* Material for this exercise
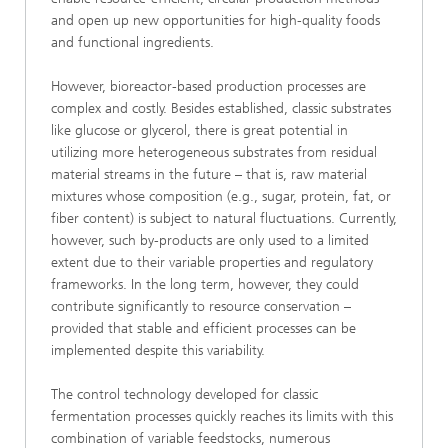
and open up new opportunities for high-quality foods
and functional ingredients.
However, bioreactor-based production processes are
complex and costly. Besides established, classic substrates
like glucose or glycerol, there is great potential in
utilizing more heterogeneous substrates from residual
material streams in the future – that is, raw material
mixtures whose composition (e.g., sugar, protein, fat, or
fiber content) is subject to natural fluctuations. Currently,
however, such by-products are only used to a limited
extent due to their variable properties and regulatory
frameworks. In the long term, however, they could
contribute significantly to resource conservation –
provided that stable and efficient processes can be
implemented despite this variability.
The control technology developed for classic
fermentation processes quickly reaches its limits with this
combination of variable feedstocks, numerous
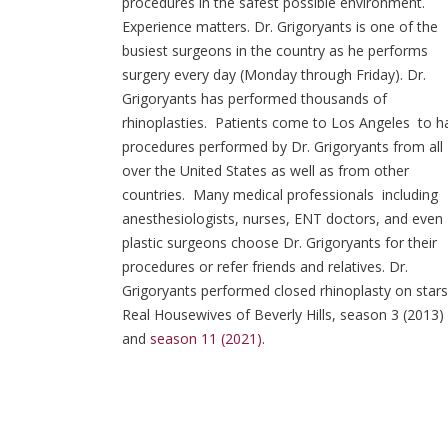
procedures in the safest possible environment.
Experience matters. Dr. Grigoryants is one of the
busiest surgeons in the country as he performs
surgery every day (Monday through Friday). Dr.
Grigoryants has performed thousands of
rhinoplasties. Patients come to Los Angeles to h
procedures performed by Dr. Grigoryants from all
over the United States as well as from other
countries. Many medical professionals including
anesthesiologists, nurses, ENT doctors, and even
plastic surgeons choose Dr. Grigoryants for their
procedures or refer friends and relatives. Dr.
Grigoryants performed closed rhinoplasty on stars
Real Housewives of Beverly Hills, season 3 (2013)
and
season 11 (2021)
.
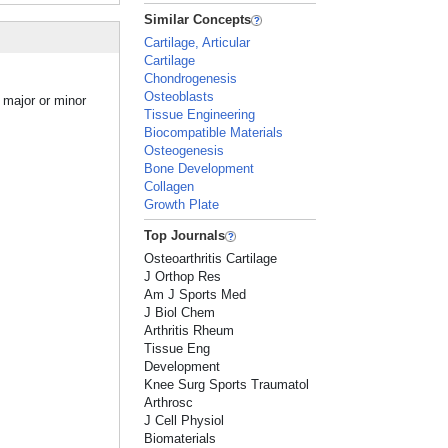
Similar Concepts
Cartilage, Articular
Cartilage
Chondrogenesis
Osteoblasts
 major or minor
Tissue Engineering
Biocompatible Materials
Osteogenesis
Bone Development
Collagen
Growth Plate
Top Journals
Osteoarthritis Cartilage
J Orthop Res
Am J Sports Med
J Biol Chem
Arthritis Rheum
Tissue Eng
Development
Knee Surg Sports Traumatol
Arthrosc
J Cell Physiol
Biomaterials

* Problem
Reply with the count alone: how many lines of the records contain the string "their"?

* Exercise output
2